When Mopar first debuted the unibody style of automotive building for their full line of cars, this new style of car building was touted as making the car stronger and safer. When a car is new, this might be the case. But add thirty of more years of driving across bumpy roads and/or the occasional crash, and things tend to “loosen” up a bit. When I say loosen up, I mean that welds can break, metal can fatigue, and the body tends to flex a little more than it did when it was new. Not only can normal driving loosen up a unibody’s construction, but since most of us are playing with our cars, it’s safe to say that there have been more than just a few engine swaps done over the years to increase horsepower.

Since our project ’Bee was built in 1970, and we didn’t buy it new, it’s really hard to say what kind of life it had. The only thing we were told by the previous owner was that the original engine was blown up a long time ago. Now, the plan is for us to install a stroked out 440 with slightly more horsepower than the factory delivered in any ’70 Superbee. So, while the car is at Unlawful Racing, we decided that a simple rollbar (read: not necessarily NHRA approved), and their Chassis Stiffening Bars were going to be an added necessity to this car. While climbing over a rollbar can be tricky for some, and use of the rear seat is usually not an option anymore, our theory is that we can deal with tricky, and we don’t foresee any of us needing to get into the back seat anyway.

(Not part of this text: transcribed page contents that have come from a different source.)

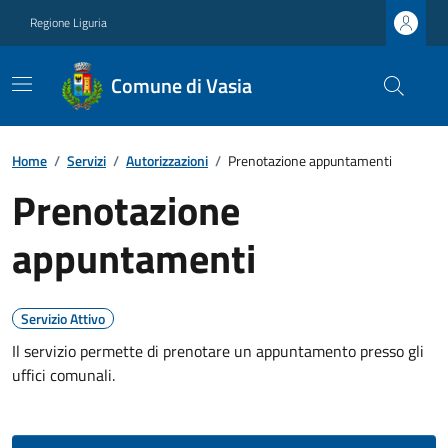
Regione Liguria
Comune di Vasia
Home
/
Servizi
/
Autorizzazioni
/
Prenotazione appuntamenti
Prenotazione
appuntamenti
Servizio Attivo
Il servizio permette di prenotare un appuntamento presso gli
uffici comunali.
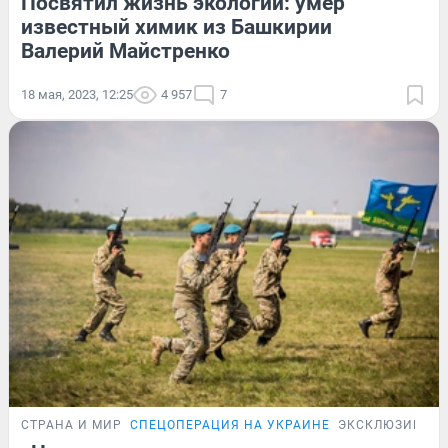
Посвятил жизнь экологии: умер
известный химик из Башкирии
Валерий Майстренко
18 мая, 2023, 12:25
4 957
7
СТРАНА И МИР
СПЕЦОПЕРАЦИЯ НА УКРАИНЕ
ЭКСКЛЮЗИВ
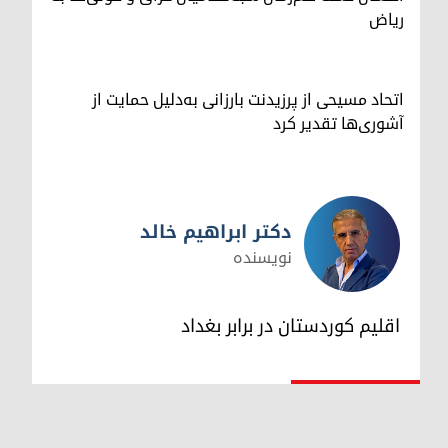
ریاض
اتحاد مسیحی از پرزیدنت بارزانی به‌دلیل حمایت از
آشوری‌ها تقدیر کرد
دکتر ابراهیم خالد
نویسنده
دکتر ابراهیم خالد
اقلیم کوردستان در برابر بغداد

The Chassis Stiffening Bars from Unlawful are a direct bolt-in unit that ties the rear framerails with the front framerails, and also ties the left side of the car with the right side. It even incorporates a bolt-in driveshaft safety loop, which is a nice, added benefit. The rollbar is a custom-bent piece made of 15⁄8-inch .120-inch thick wall tubing that fits the car nicely, and still adds a ton of support to the body. We didn’t want the roll bar to be a complete hindrance when getting in and out of the car, but give the body some added stiffness.